- **Document excerpt**:
··········

4.1. Visualization of the service graph using Neo4j tools

After some time of running the whole system the graph database has the following data (figure 7). You can see that the graph has many nodes with the type of operation (orange circles), as well as slightly fewer services (purple circles). Between them you can see the “calls” and “provides” relationships depicted as arrows.

To simplify the graph, a function from the APOC library is used [28] for Neo4j in order to visualize the graph projection and show service dependencies (figure 8).

Snippet of a virtual relationship visualization query: MATCH (r1:Resource)-[:Calls]->(:Operation)<-[:Provides]-(r2:Resource) RETURN r1, r2, apoc.create.vRelationship(r1,’DependsOn’,{}, r2) as rel

In figure 8 you can see the dependence of the checkout service on many others. To confirm this, let’s use an application called Neo4j Bloom to visualize Local Clustering Coeficient [ 19 ] and Degree Centrality [ 20 ] algorithms.

··········

- **Data excerpt**:

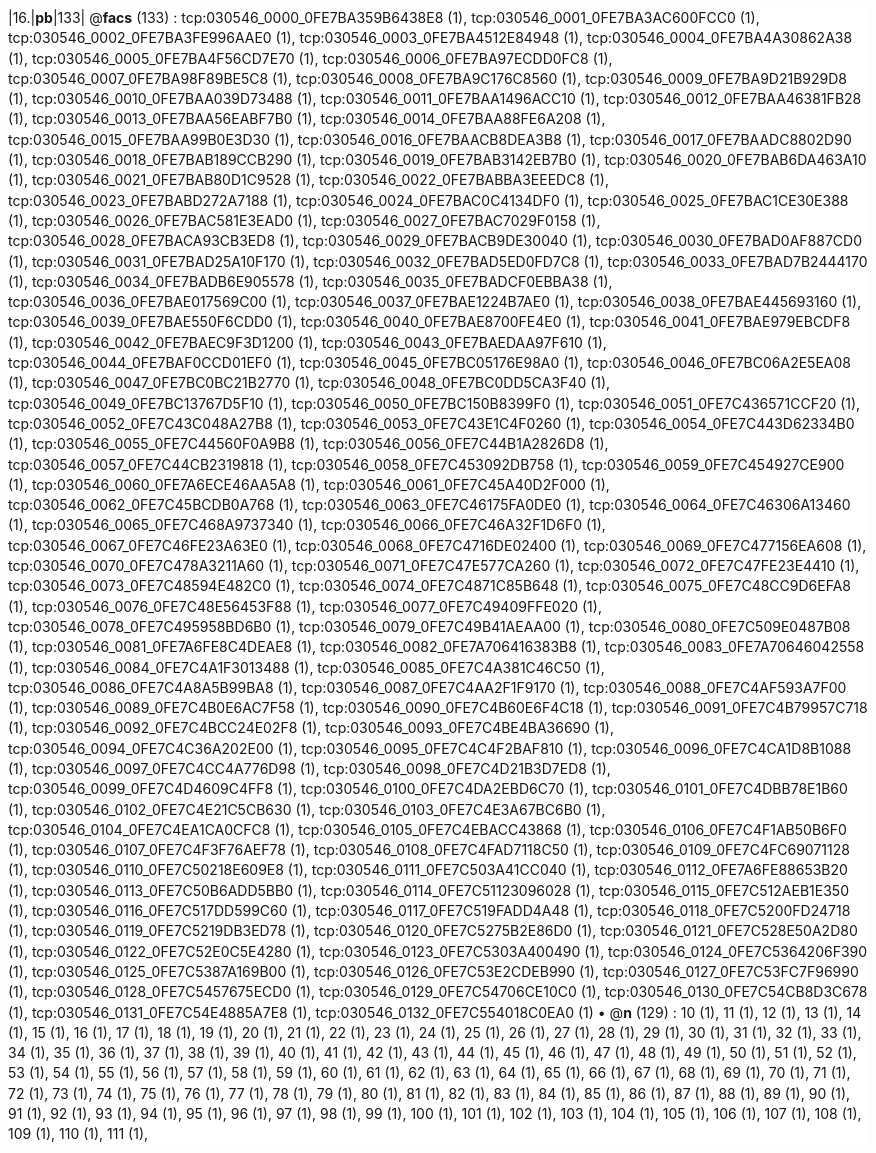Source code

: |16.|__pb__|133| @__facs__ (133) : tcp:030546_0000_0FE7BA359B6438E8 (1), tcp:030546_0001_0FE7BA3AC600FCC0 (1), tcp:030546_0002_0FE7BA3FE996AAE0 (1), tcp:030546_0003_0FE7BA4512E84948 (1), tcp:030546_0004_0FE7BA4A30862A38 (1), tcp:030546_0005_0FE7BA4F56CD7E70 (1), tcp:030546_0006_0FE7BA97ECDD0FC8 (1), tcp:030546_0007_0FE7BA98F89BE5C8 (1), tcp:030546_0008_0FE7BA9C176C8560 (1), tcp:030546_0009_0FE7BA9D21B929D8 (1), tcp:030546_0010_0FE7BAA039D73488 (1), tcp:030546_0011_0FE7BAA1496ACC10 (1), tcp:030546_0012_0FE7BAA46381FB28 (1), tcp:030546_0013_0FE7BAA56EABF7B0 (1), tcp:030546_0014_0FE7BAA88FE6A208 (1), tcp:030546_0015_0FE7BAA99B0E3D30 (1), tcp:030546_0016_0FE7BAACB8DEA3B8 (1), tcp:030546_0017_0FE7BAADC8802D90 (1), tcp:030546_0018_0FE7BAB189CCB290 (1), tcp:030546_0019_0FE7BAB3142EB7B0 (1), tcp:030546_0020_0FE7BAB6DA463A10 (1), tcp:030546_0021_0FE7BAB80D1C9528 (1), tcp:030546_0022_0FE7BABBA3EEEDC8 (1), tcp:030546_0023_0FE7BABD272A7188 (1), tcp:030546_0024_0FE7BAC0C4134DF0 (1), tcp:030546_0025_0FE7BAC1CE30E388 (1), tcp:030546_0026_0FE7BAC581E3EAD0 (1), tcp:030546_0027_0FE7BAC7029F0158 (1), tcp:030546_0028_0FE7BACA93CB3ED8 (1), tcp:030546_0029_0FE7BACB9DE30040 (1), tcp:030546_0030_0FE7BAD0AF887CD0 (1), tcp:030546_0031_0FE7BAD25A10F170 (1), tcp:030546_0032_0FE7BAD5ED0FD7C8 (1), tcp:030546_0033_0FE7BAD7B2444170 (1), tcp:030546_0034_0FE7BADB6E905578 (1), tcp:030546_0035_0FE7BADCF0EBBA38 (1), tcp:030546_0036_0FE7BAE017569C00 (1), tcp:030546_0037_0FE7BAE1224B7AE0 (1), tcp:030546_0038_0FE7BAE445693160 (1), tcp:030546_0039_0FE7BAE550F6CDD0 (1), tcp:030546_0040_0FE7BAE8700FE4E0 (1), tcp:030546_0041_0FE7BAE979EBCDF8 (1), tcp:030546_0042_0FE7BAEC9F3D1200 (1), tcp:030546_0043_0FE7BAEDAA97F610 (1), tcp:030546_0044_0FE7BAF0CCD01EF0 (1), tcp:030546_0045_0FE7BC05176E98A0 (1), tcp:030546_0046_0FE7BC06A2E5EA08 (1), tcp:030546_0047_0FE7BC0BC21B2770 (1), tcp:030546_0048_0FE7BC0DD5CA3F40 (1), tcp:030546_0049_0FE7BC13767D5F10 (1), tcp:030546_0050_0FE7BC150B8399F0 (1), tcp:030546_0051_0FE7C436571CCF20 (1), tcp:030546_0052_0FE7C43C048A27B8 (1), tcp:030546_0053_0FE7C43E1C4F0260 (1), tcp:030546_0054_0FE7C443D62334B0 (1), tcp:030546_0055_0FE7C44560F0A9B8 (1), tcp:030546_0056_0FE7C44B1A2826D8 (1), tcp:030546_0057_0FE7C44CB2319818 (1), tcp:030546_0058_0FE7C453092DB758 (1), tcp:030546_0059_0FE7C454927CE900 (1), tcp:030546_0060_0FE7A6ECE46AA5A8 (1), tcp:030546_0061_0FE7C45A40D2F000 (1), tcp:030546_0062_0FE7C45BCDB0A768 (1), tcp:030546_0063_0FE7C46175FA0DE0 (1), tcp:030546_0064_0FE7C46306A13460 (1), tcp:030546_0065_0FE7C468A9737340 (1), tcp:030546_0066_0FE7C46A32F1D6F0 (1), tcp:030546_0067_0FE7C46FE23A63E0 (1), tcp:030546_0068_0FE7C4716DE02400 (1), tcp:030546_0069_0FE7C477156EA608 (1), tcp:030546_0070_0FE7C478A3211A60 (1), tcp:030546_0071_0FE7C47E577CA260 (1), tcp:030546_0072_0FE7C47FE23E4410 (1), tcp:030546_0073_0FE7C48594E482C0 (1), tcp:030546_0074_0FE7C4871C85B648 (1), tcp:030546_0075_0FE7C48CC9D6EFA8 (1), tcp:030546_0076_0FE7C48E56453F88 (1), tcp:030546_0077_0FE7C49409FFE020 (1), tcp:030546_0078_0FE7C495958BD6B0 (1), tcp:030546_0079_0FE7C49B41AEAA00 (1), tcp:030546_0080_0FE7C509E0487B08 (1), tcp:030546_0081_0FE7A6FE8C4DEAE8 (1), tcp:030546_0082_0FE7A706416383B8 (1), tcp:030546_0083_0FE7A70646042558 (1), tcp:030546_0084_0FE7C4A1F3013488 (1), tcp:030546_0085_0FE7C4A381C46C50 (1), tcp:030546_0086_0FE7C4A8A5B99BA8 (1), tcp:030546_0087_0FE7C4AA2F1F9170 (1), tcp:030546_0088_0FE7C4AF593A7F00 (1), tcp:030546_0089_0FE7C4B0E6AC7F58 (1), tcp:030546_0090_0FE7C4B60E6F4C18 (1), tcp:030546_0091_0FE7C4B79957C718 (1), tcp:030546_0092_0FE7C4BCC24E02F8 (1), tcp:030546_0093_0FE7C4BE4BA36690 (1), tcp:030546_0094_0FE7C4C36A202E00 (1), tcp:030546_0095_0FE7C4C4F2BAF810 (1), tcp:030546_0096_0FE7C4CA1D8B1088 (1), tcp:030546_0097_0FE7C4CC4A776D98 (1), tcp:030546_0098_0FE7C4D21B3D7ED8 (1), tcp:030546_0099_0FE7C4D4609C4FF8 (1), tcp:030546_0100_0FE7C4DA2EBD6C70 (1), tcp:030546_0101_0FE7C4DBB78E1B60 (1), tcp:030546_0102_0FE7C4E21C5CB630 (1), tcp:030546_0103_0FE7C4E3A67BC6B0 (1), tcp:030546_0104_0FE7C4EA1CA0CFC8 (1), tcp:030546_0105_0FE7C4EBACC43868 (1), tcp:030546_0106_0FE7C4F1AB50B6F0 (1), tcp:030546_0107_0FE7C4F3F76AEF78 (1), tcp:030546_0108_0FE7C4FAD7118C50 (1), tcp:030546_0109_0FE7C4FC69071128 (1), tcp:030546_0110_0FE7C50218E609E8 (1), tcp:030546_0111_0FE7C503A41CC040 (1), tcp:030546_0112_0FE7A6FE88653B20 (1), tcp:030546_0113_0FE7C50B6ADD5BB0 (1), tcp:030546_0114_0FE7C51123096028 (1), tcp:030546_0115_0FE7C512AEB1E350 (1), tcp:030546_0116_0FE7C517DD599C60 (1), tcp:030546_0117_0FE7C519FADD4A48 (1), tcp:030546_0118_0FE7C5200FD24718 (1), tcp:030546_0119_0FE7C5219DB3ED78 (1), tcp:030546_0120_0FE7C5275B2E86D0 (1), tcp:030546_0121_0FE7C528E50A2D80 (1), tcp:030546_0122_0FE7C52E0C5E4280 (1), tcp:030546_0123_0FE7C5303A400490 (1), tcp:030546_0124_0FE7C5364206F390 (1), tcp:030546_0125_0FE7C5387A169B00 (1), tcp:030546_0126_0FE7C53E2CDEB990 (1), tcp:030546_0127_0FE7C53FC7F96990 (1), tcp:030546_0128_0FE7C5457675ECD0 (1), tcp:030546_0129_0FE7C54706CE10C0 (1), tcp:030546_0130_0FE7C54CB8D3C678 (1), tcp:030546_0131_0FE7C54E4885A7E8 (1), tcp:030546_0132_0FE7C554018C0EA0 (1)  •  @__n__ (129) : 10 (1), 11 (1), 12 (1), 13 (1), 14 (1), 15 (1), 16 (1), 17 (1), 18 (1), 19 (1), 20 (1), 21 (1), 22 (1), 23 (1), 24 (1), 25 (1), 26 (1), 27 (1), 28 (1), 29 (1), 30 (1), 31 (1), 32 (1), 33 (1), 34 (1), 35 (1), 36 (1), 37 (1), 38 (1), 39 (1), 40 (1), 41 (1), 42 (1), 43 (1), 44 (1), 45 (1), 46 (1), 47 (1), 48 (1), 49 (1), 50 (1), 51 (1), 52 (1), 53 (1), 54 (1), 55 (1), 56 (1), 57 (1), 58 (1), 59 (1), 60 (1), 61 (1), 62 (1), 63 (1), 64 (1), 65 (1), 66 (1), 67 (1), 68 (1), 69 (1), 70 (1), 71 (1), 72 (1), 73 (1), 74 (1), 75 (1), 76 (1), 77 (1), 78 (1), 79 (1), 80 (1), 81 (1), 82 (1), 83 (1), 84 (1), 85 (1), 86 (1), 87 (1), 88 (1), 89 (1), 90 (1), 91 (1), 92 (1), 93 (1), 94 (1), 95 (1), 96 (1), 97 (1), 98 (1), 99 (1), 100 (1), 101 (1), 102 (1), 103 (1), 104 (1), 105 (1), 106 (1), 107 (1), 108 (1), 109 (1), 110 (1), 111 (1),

··········

In the text on the Neo4j service graph, which service is shown in figure 8 to depend on many others?

- **Task output**: The checkout service.